BEGIN

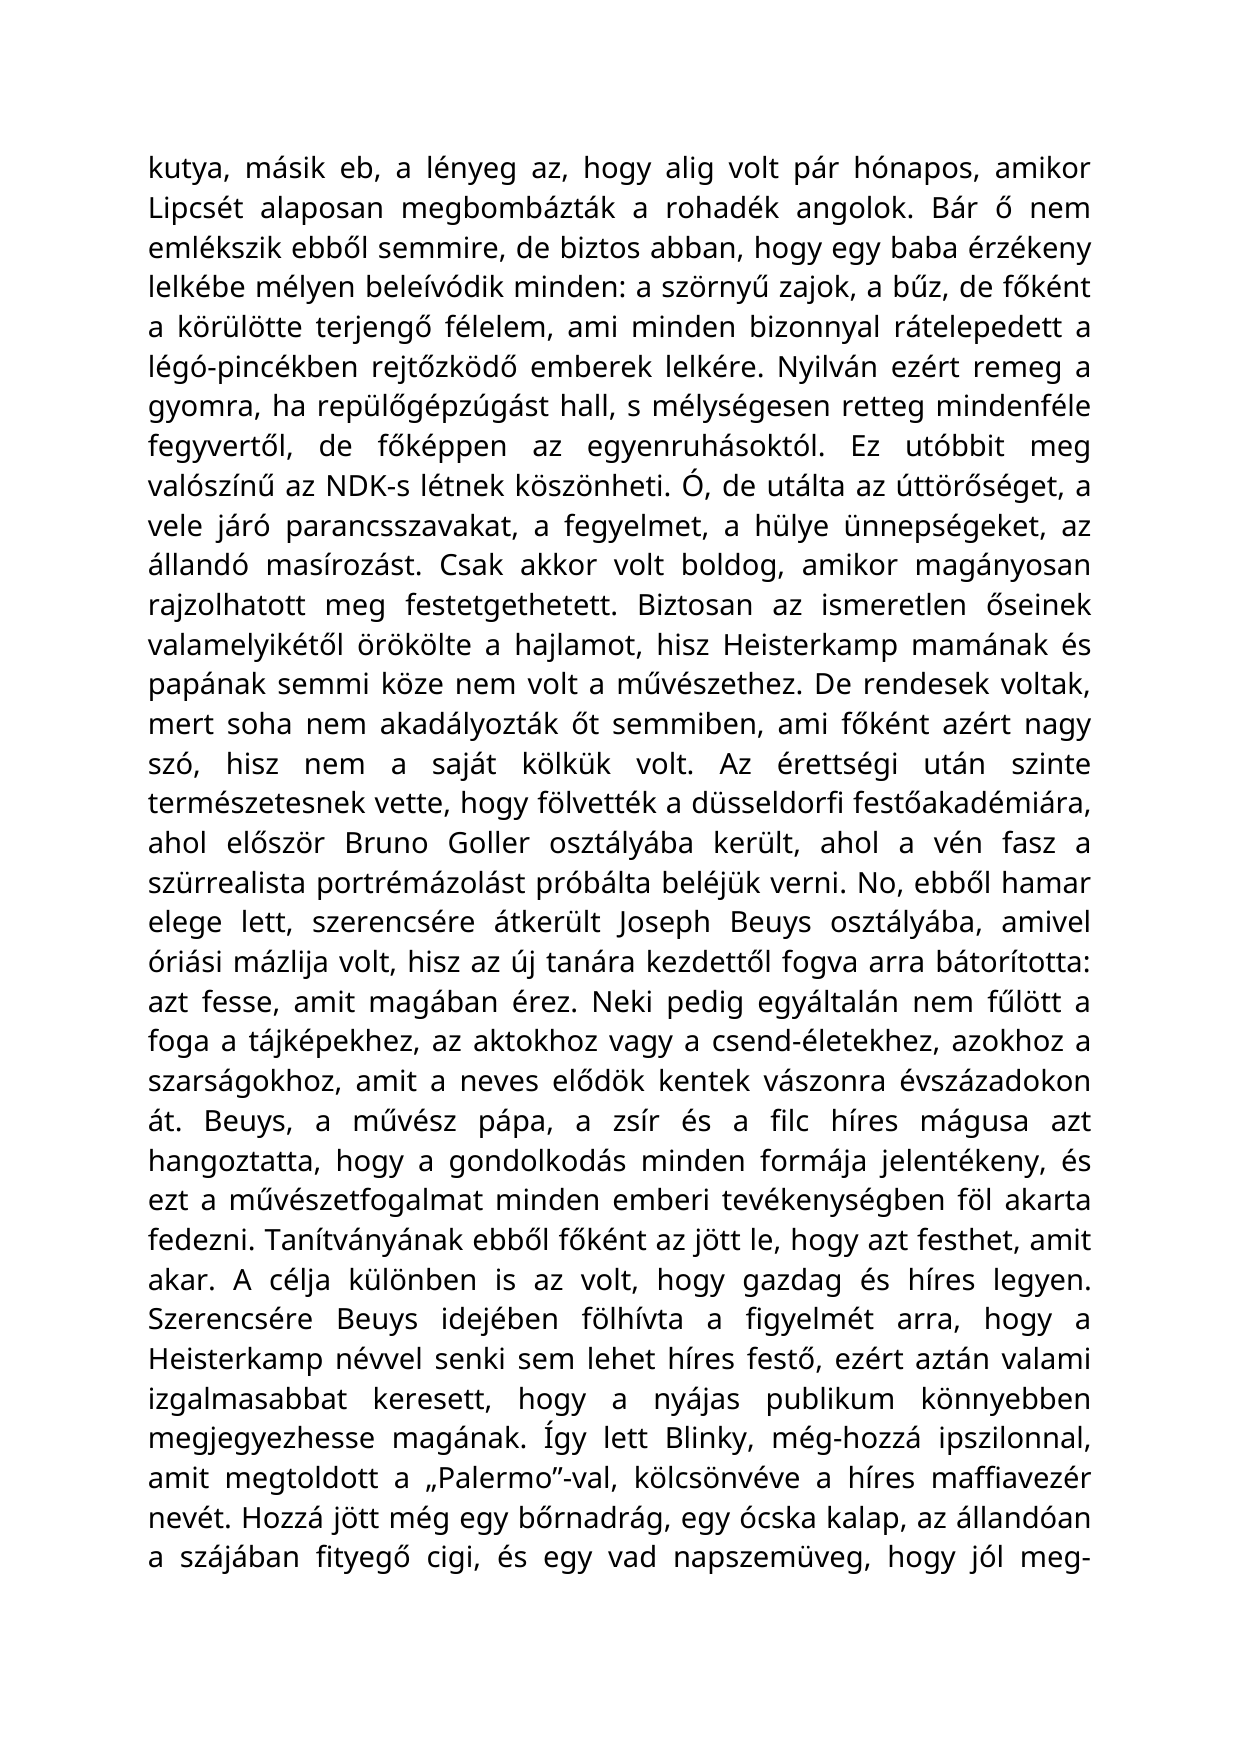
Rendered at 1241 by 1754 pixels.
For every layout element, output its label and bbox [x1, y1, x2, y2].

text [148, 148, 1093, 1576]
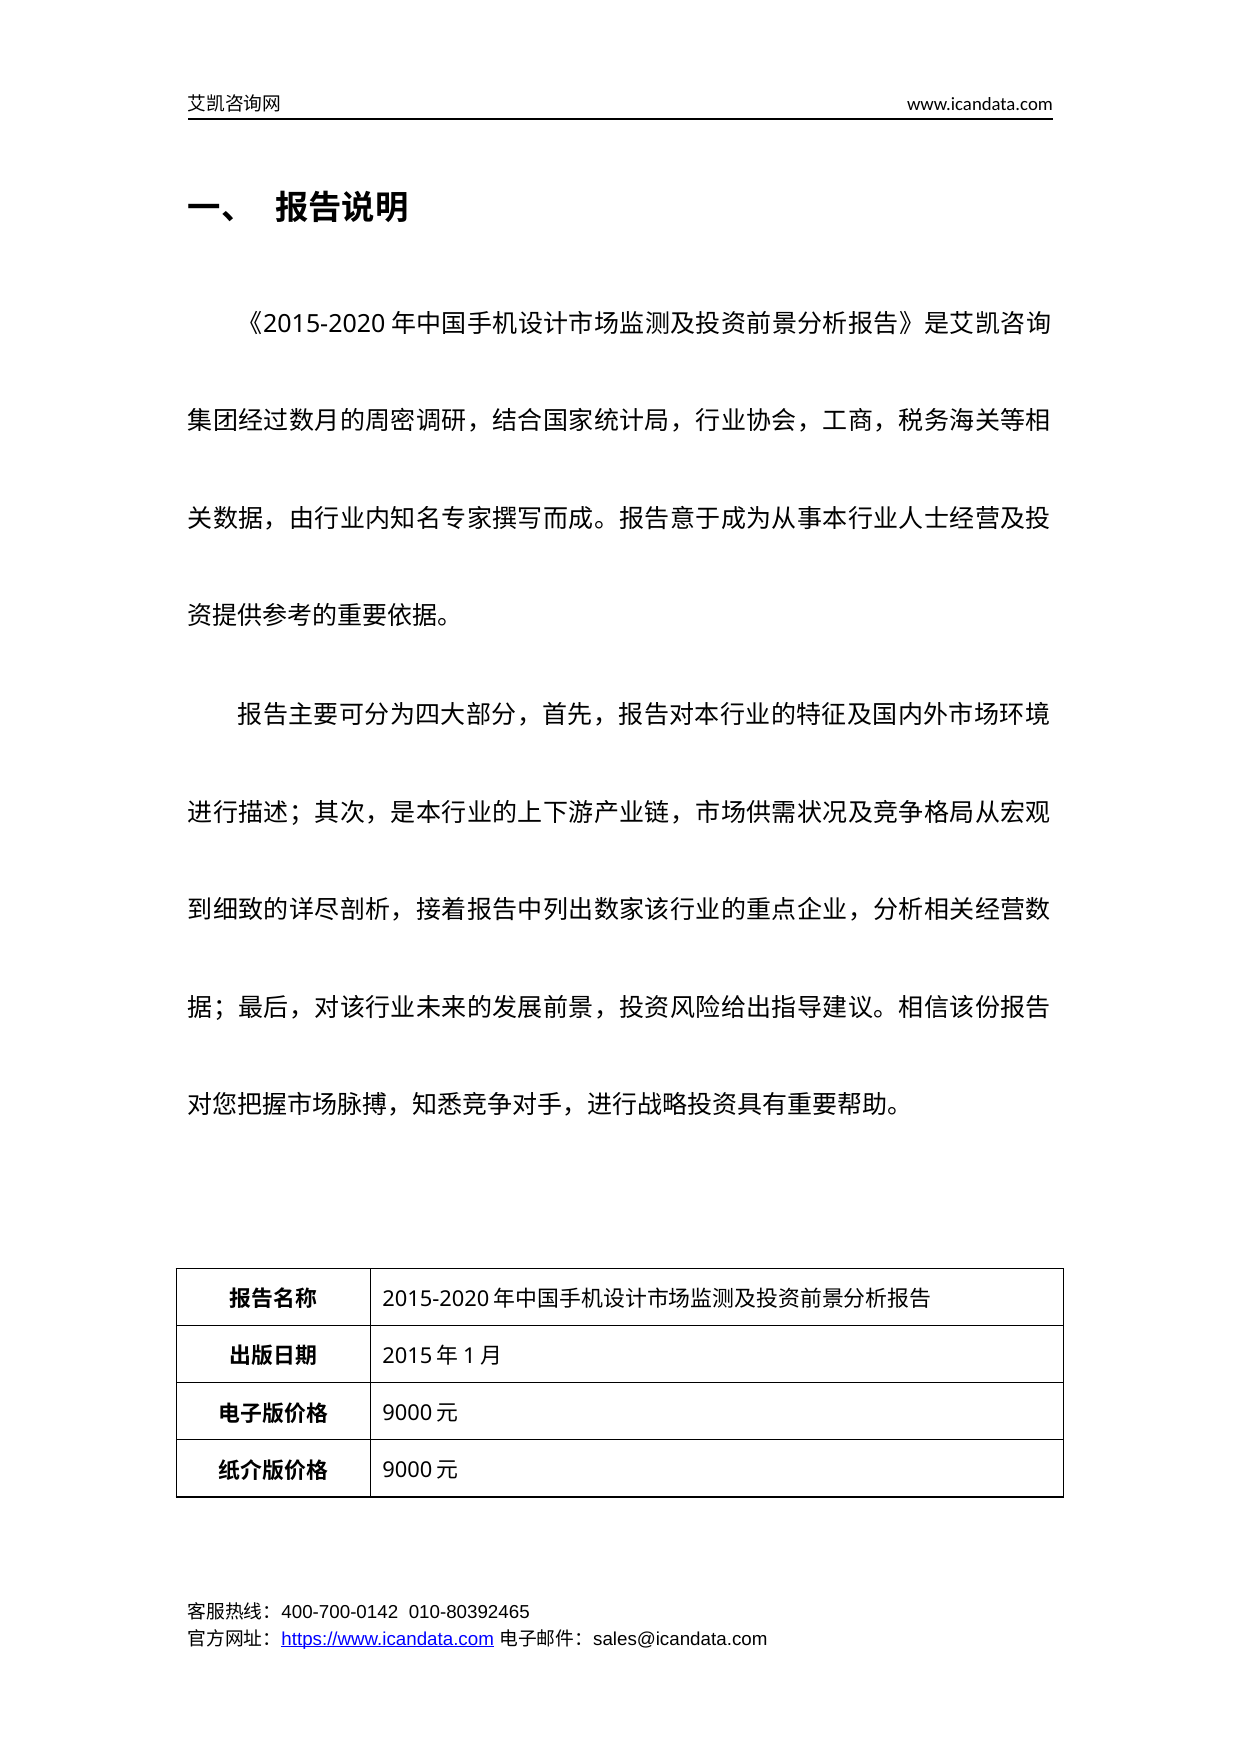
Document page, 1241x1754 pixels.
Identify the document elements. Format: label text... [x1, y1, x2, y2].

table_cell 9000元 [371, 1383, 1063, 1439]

END

**Task statement:**
Would you transcribe all of the entries above exactly, minus the images?

**Solved exercise:**
Rendered at 1241 by 1754 pixels.
For every layout element, output its label and bbox [x1, y1, x2, y2].

text [148, 148, 1093, 1576]
Document page, 1241x1754 pixels.
Identify the document elements. Format: label text... [x1, y1, x2, y2].

table_cell 9000元 [371, 1383, 1063, 1439]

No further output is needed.